Most of the TCMs derived from these quinonoids have purgative and anticoagulant effects. Particularly, anthraquinones are widely distributed in purgative drugs. For example, Rheum palmarum, Aloe vera, Folium Sennae, and Polygonum bistorta contain a large number of anthraquinones. These drugs may regulate lung function by acting on the intestinal microenvironment.

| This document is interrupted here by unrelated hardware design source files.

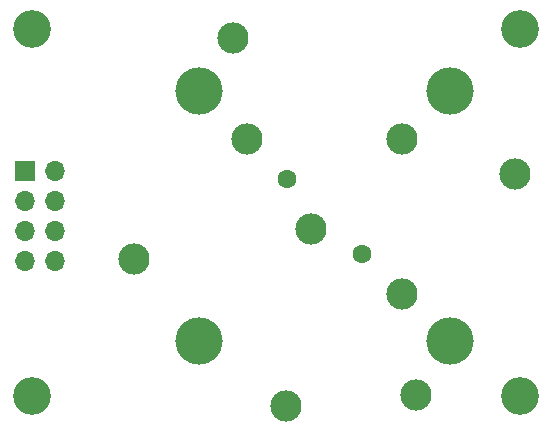
<source format=gbr>
%TF.GenerationSoftware,KiCad,Pcbnew,(6.0.0)*%
%TF.CreationDate,2021-12-29T20:26:28-08:00*%
%TF.ProjectId,enc_breakout,656e635f-6272-4656-916b-6f75742e6b69,rev?*%
%TF.SameCoordinates,Original*%
%TF.FileFunction,Soldermask,Bot*%
%TF.FilePolarity,Negative*%
%FSLAX46Y46*%
G04 Gerber Fmt 4.6, Leading zero omitted, Abs format (unit mm)*
G04 Created by KiCad (PCBNEW (6.0.0)) date 2021-12-29 20:26:28*
%MOMM*%
%LPD*%
G01*
G04 APERTURE LIST*
%ADD10C,3.200000*%
%ADD11C,1.600000*%
%ADD12C,4.000000*%
%ADD13C,2.641600*%
%ADD14R,1.700000X1.700000*%
%ADD15O,1.700000X1.700000*%
G04 APERTURE END LIST*
D10*
%TO.C,REF\u002A\u002A*%
X125095000Y-106680000D03*
%TD*%
%TO.C,REF\u002A\u002A*%
X166370000Y-106680000D03*
%TD*%
%TO.C,REF\u002A\u002A*%
X166370000Y-75565000D03*
%TD*%
%TO.C,REF\u002A\u002A*%
X125095000Y-75565000D03*
%TD*%
D11*
%TO.C,X1*%
X146678019Y-88258019D03*
D12*
X160466602Y-80833398D03*
X160466602Y-102046602D03*
D11*
X153041981Y-94621981D03*
D12*
X139253398Y-80833398D03*
X139253398Y-102046602D03*
D13*
X156407809Y-97987809D03*
X156407809Y-84892191D03*
X143312191Y-84892191D03*
X146607309Y-107519608D03*
X148749842Y-92550158D03*
X157609890Y-106543801D03*
X166010319Y-87833755D03*
X142110110Y-76336199D03*
X133709681Y-95046245D03*
%TD*%
D14*
%TO.C,J1*%
X124460000Y-87630000D03*
D15*
X127000000Y-87630000D03*
X124460000Y-90170000D03*
X127000000Y-90170000D03*
X124460000Y-92710000D03*
X127000000Y-92710000D03*
X124460000Y-95250000D03*
X127000000Y-95250000D03*
%TD*%
M02*

</source>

Quinonoids are extensively distributed in the plant kingdom and possess a wide spectrum of pharmacological properties. However, recent studies on safety of quinonoids have found that some quinonoids can cause toxicity to the digestive system, urinary system, reproductive system, and immune system; the degree of toxicity mainly depends on dose and exposure time [70-73]. Many reports showed that aloe-emodin exerted hepatotoxicity and nephrotoxicity by inducing apoptosis in the Fas death, mitochondrial, and ER stress-triggered signaling pathway [70, 71]. In addition, emodin could also lead to reproductive toxicity, particularly in high doses and/or long-term use. In male reproductive organs/tissues, the toxicity study of emodin indicated that it has testicular toxicity because of the disruption of the expression of testicular genes. Therefore, long-term administration of high doses of anthraquinone extracts should be avoided altogether during pregnancy [72]. The investigations of potential genotoxicity of plumbagin demonstrated that it can induce significant DNA damage in a dose-dependent manner [74], while the evaluation of cytotoxic properties of plumbagin on SKMEL 28 melanoma cell lines and human lymphocytes showed that a very low concentration of plumbagin is sufficient to induce cytotoxic effect on normal cells [73].

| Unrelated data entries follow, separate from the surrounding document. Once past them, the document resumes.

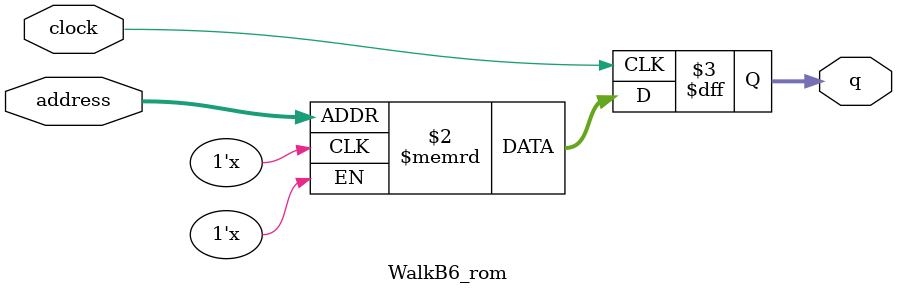
<source format=sv>
module WalkB6_rom (
	input logic clock,
	input logic [12:0] address,
	output logic [2:0] q
);

logic [2:0] memory [0:5399] /* synthesis ram_init_file = "./WalkB6/WalkB6.mif" */;

always_ff @ (posedge clock) begin
	q <= memory[address];
end

endmodule

</source>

Furthermore, some quinonoids are also known to have poor intestinal absorption, short elimination half-life, and low bioavailability in vivo [75], which limit their clinical application further. Traditional drug delivery systems would not be the best method of application of these quinonoids. Therefore, further research studies are needed to improve the bioavailability of quinonoids, reduce toxicity, and enhance their efficacy. Zhou et al. [76] developed a novel hydrogel-based drug delivery system for the delivery of rhein. This rhein-chitosan hydrogel exhibited superior characteristics including sustained release and low toxicity. Aithal et al. [77] compared the pharmacokinetic, biodistribution, pharmacodynamic, and toxicity profiles of free juglone with a sterically stabilized liposomal form. The results showed that sterically stabilized liposomes (SSLs) of juglone exhibited enhanced anticancer activity in vitro and in vivo with reduced toxicity profiles. SSLs also significantly improved the pharmacokinetic and biodistribution attributes of juglone resulting in enhanced plasma half-life and higher tumor accumulation in vivo. Zhang et al. [78] investigated the pharmacokinetic characteristics of rhubarb anthraquinones in rats after being orally administered with rhubarb and rhubarb total free anthraquinone oral colon-specific drug delivery granules. The results found that oral colon-specific drug delivery technology made anthraquinone aglycone to colon-specific release after oral administration. This allowed anthraquinones to not only play the corresponding purgative effect but also avoid intestinal absorption and promote excretion and thereby greatly reduced the nephrotoxicity of anthraquinones. Thus, further development of quinonoids can be focused on modification of pharmaceutical formulation to improve pharmacokinetic properties. In addition, a dose-ranging study in animal models should be performed to obtain information on the safety window of effective and toxic doses for extrapolation to humans.